__EXERCISE PASSAGE__
• • • •
Now, as he sat in front of the Bureau 06 investigators, the memories came out of him haltingly: the Munkács brickyards, Auschwitz, the Dachsgrube coal mines. He also told them about when Adolf Eichmann had gone into the ghetto in Munkács and announced that the Jews had no cause to worry. Days later, he explained to the investigators, he and the rest of his village had been shipped off to the extermination camp.

28

IN THE VALLEY
below the Old City stood Beit Ha'am, the House of the People, a white stone and marble four-story edifice in the middle of modern, chaotic Jerusalem. On April 11, 1961, at 8:55
A.M.,
one hundred police and military guards with automatic weapons surrounded the building. Inside, Adolf Eichmann, dressed in a dark blue suit and tie and wearing thick horn-rimmed glasses, was brought into the courtroom and directly into a bulletproof glass booth on the left side of the converted auditorium. He sat facing the empty witness stand. Two guards stood directly behind him.

Already seated in the hall, the 750 spectators gazed at him with unblinking eyes. Straight ahead of them, on the first level of a three-stepped raised dais, were the five prosecutors and two defense attorneys in their black gowns, seated at tables, side by side. Above them were the court stenographers and clerks.

For five minutes, there was little movement in the hall. Eichmann sat stoic and still, rarely glancing beyond his glass booth. There was muffled conversation as those gathered attempted to understand how this single man, with his remarkably ordinary face and measured demeanor, could be responsible for so much death. They would have been less taken aback if a monster had been clawing at his chains. Cameras and microphones, hidden in the acoustically tiled walls, recorded every moment for the world to see and hear.
• • • •
__SOURCE INFORMATION__
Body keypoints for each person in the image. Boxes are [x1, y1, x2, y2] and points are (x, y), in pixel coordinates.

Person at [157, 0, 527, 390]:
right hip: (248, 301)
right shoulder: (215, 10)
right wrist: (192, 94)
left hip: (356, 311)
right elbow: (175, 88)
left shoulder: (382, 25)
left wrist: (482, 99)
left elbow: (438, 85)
• • • •
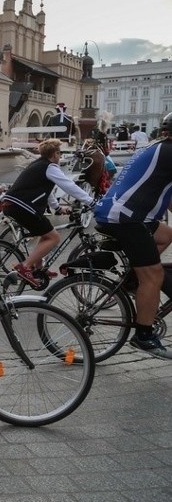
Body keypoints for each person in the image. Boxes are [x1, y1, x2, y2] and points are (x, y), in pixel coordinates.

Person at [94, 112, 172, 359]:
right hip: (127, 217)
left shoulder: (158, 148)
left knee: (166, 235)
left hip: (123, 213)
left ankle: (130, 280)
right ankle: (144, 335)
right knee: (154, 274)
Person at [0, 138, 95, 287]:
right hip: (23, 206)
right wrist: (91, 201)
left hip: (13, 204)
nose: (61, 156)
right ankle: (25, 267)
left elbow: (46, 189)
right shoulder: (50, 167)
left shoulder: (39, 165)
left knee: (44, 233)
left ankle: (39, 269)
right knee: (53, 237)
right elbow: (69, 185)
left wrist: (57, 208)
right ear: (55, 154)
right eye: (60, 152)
• • • •
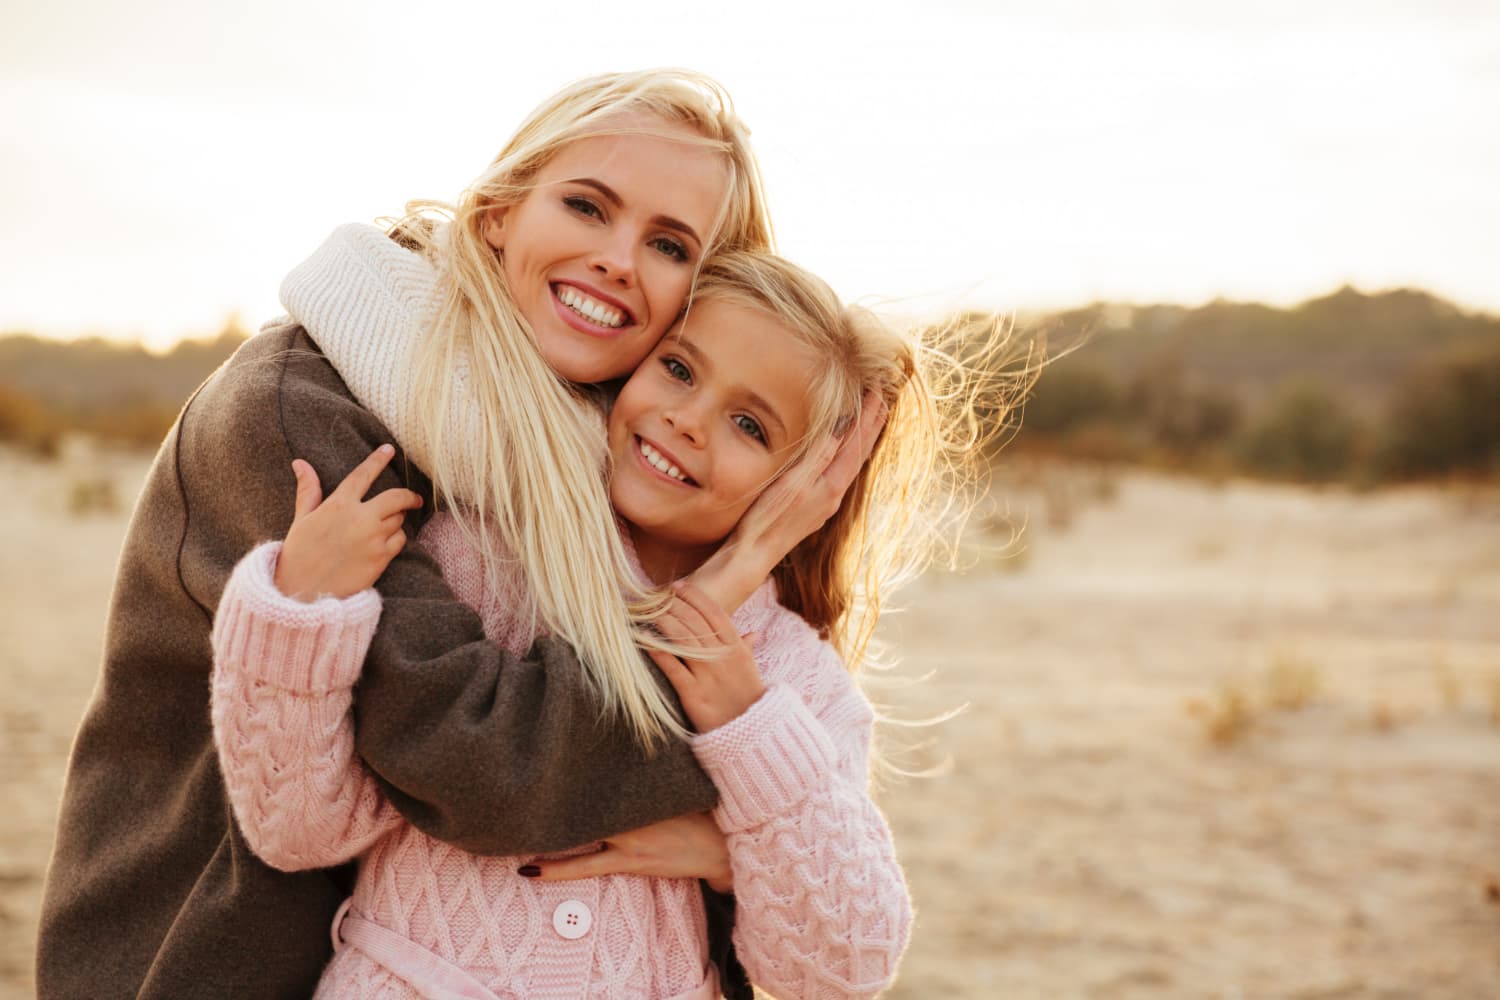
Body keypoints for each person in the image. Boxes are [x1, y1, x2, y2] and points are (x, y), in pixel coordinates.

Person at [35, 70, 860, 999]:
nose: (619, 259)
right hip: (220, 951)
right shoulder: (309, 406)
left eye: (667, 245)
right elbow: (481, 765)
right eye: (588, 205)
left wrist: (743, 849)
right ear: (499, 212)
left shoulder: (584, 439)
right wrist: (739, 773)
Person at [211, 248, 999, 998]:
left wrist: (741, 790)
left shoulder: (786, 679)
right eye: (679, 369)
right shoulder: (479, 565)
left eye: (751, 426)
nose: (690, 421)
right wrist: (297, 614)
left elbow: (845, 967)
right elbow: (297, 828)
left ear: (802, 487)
• • • •
Can you copy the passage about Adolf Eichmann's trial in Jerusalem, above, word for word from beginning to end?

Now, as he sat in front of the Bureau 06 investigators, the memories came out of him haltingly: the Munkács brickyards, Auschwitz, the Dachsgrube coal mines. He also told them about when Adolf Eichmann had gone into the ghetto in Munkács and announced that the Jews had no cause to worry. Days later, he explained to the investigators, he and the rest of his village had been shipped off to the extermination camp.

28

IN THE VALLEY
below the Old City stood Beit Ha'am, the House of the People, a white stone and marble four-story edifice in the middle of modern, chaotic Jerusalem. On April 11, 1961, at 8:55
A.M.,
one hundred police and military guards with automatic weapons surrounded the building. Inside, Adolf Eichmann, dressed in a dark blue suit and tie and wearing thick horn-rimmed glasses, was brought into the courtroom and directly into a bulletproof glass booth on the left side of the converted auditorium. He sat facing the empty witness stand. Two guards stood directly behind him.

Already seated in the hall, the 750 spectators gazed at him with unblinking eyes. Straight ahead of them, on the first level of a three-stepped raised dais, were the five prosecutors and two defense attorneys in their black gowns, seated at tables, side by side. Above them were the court stenographers and clerks.

For five minutes, there was little movement in the hall. Eichmann sat stoic and still, rarely glancing beyond his glass booth. There was muffled conversation as those gathered attempted to understand how this single man, with his remarkably ordinary face and measured demeanor, could be responsible for so much death. They would have been less taken aback if a monster had been clawing at his chains. Cameras and microphones, hidden in the acoustically tiled walls, recorded every moment for the world to see and hear.